[GIVEN INSTRUCTION 1] Write out every numbered section heading in the URL alias documentation, one per line.
[GIVEN INSTRUCTION 2] In the URL alias documentation, what does $0 refer to?
[GIVEN INSTRUCTION 3] Copy out the URL alias documentation from the words "You may also specify" through "to command line.", renaming "AliasProg" to "UrlMapper" wherever it appears.

[PROVIDED PASSAGE]
————————

Use this syntax for Realm aliases:


Realm regex <URL_pattern> <alias_pattern>

Indexer searches URL for matches to URL_pattern and builds an URL alias using alias_pattern. alias_pattern may contain references of the form $n. Where n is a number in the range of 0-9. Every such reference will be replaced by text captured by the n'th parenthesized pattern. $0 refers to text matched by the whole pattern. Opening parentheses are counted from left to right (starting from 1) to obtain the number of the capturing subpattern.

Example: your company hosts several hundreds users with their domains in the form of www.username.yourname.com. Every user's site is stored on disk in "htdocs" under user's home directory: /home/username/htdocs/.

You may write this command into indexer.conf (note that dot '.' character has a special meaning in regular expressions and must be escaped with '\' sign when dot is used in usual meaning):


Realm regex (http://www\.)(.*)(\.yourname\.com/)(.*)  file:/home/$2/htdocs/$4

Imagine indexer process http://www.john.yourname.com/news/index.html page. It will build patterns from $0 to $4:


   $0 = 'http://www.john.yourname.com/news/index.htm' (whole patter match)
   $1 = 'http://www.'      subpattern matches '(http://www\.)'
   $2 = 'john'             subpattern matches '(.*)'
   $3 = '.yourname.com/'   subpattern matches '(\.yourname\.com/)'
   $4 = '/news/index.html' subpattern matches '(.*)'

Then indexer will compose alias using $2 and $4 patterns:


file:/home/john/htdocs/news/index.html

and will use the result as document location to fetch it.

3.4.2.5. AliasProg command

You may also specify "AliasProg" command for aliasing purposes. AliasProg is useful for major web hosting companies which want to index their web space taking documents directly from a disk without having to involve web server in indexing process. Documents layout may be very complex to describe it using alias in Realm command. AliasProg is an external program that can be called, that takes a URL and returns one string with the appropriate alias to stdout. Use $1 to pass URL to command line.

For example this AliasProg command uses 'replace' command from MySQL distribution and replaces URL substring http://www.apache.org/ to file:/usr/local/apache/htdocs/:


AliasProg  "echo $1 | /usr/local/mysql/bin/mysql/replace http://www.apache.org/ file:/usr/local/apache/htdocs/"

You may also write your own very complex program to process URLs.

3.4.2.6. ReverseAlias command

The ReverseAlias indexer.conf command allows URL mapping before URL is inserted into database. Unlike Alias command, that triggers mapping right before a document is downloaded, ReverseAlias command triggers mapping after the link is found.


ReverseAlias http://name2/   http://name2.yourname.com/
Server       http://name2.yourname.com/

All links with short server name will be mapped to links with full server name before they are inserted into database.

One of the possible use is cutting various unnecessary strings like PHPSESSION=XXXX

E.g. cutting from URL like http://www/a.php?PHPSESSION=XXX, when PHPSESSION is the only parameter. The question sign is deleted as well:


ReverseAlias regex  (http://[^?]*)[?]PHPSESSION=[^&]*$          $1$2

Cutting from URL like w/a.php?PHPSESSION=xxx&.., i.e. when PHPSESSION is the first parameter, but there are other parameters following it. The '&' sign after PHPSESSION is deleted as well. Question mark is not deleted:


ReverseAlias regex  (http://[^?]*[?])PHPSESSION=[^&]*&(.*)      $1$2

Cutting from URL like http://www/a.php?a=b&PHPSESSION=xxx or http://www/a.php?a=b&PHPSESSION=xxx&c=d, where PHPSESSION is not the first parameter. The '&' sign before PHPSESSION is deleted:


ReverseAlias regex  (http://.*)&PHPSESSION=[^&]*(.*)         $1$2

3.4.2.7. Alias in search.htm search template

It is also possible to define aliases in search template (search.htm). The Alias command in search.htm is identical to the one in indexer.conf, however it is active during searching, not indexing.

————————

[DATASET EXCERPT]
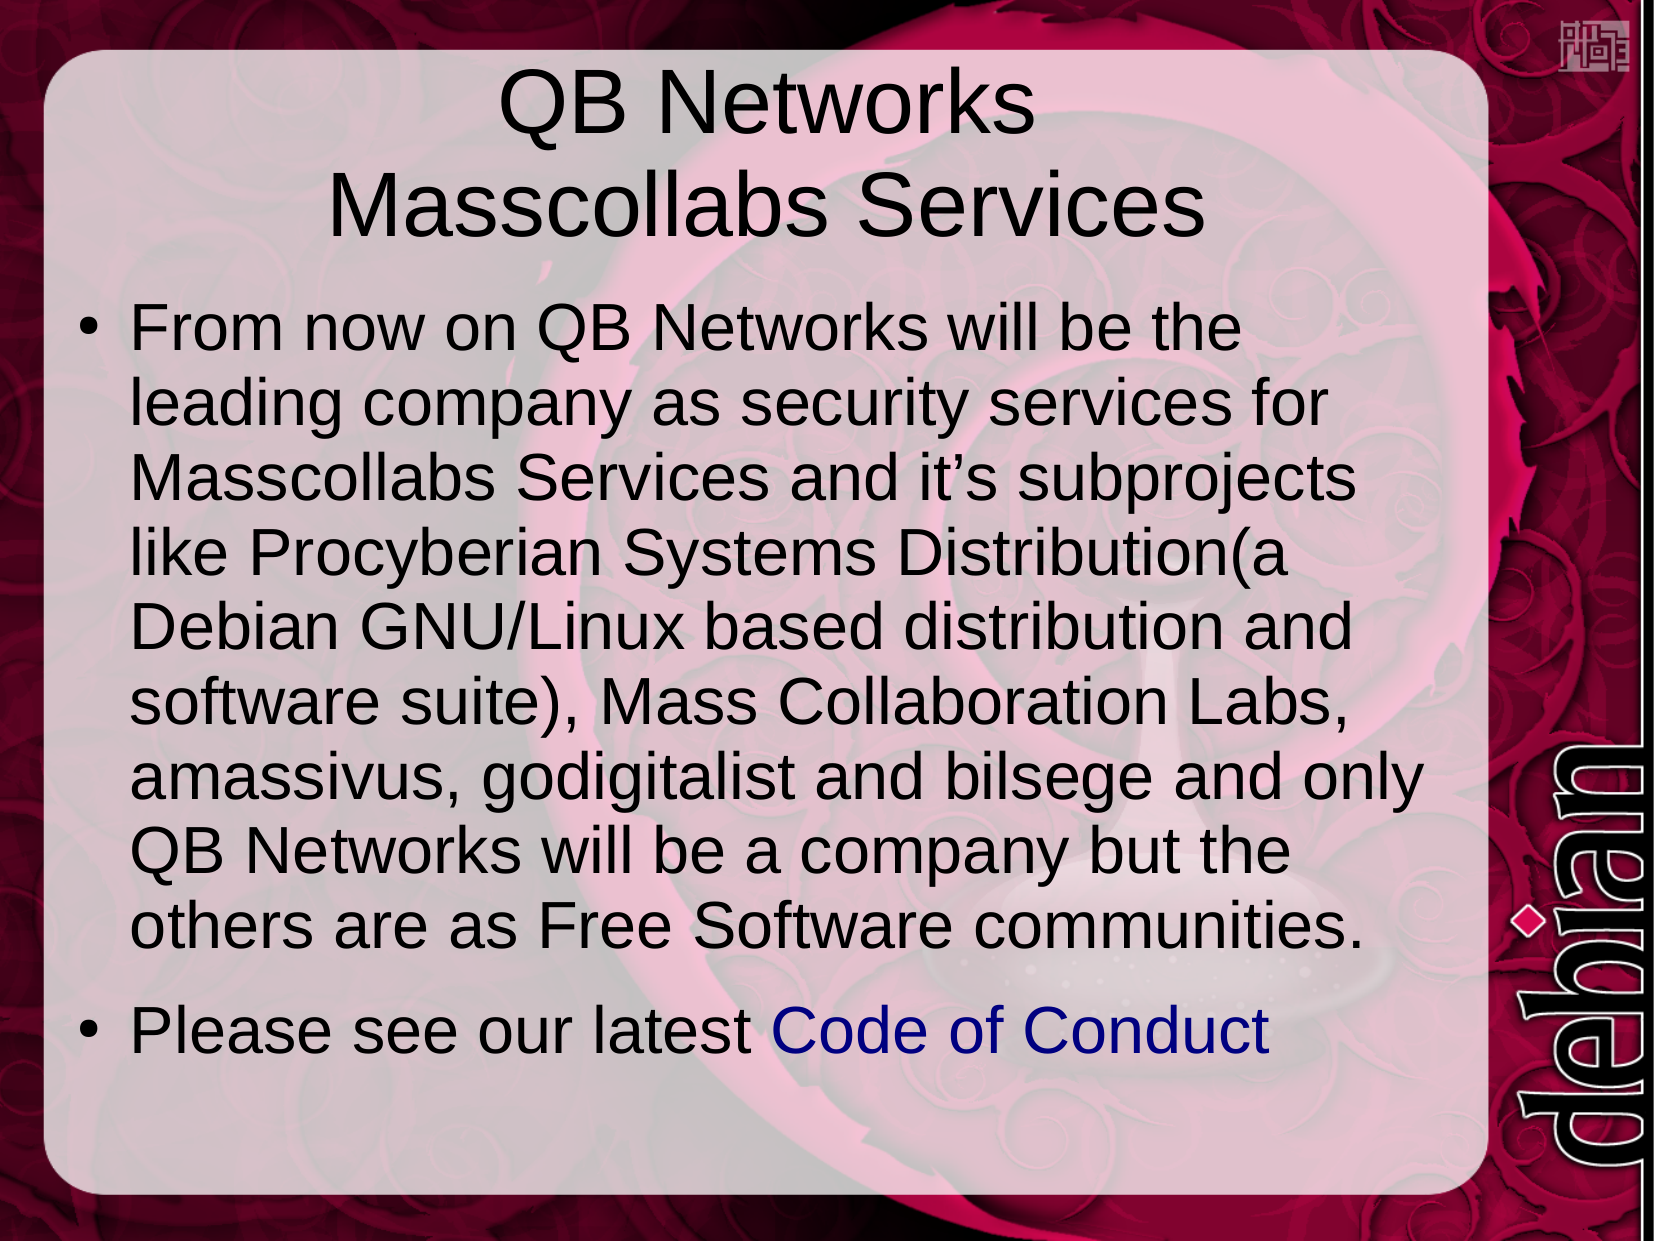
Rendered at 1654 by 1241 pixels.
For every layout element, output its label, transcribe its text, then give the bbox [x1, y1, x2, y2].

————————

[FULL SOLUTION 1]
3.4.2.5. AliasProg command
3.4.2.6. ReverseAlias command
3.4.2.7. Alias in search.htm search template

[FULL SOLUTION 2] $0 refers to the text matched by the whole pattern.

[FULL SOLUTION 3]
You may also specify "UrlMapper" command for aliasing purposes. UrlMapper is useful for major web hosting companies which want to index their web space taking documents directly from a disk without having to involve web server in indexing process. Documents layout may be very complex to describe it using alias in Realm command. UrlMapper is an external program that can be called, that takes a URL and returns one string with the appropriate alias to stdout. Use $1 to pass URL to command line.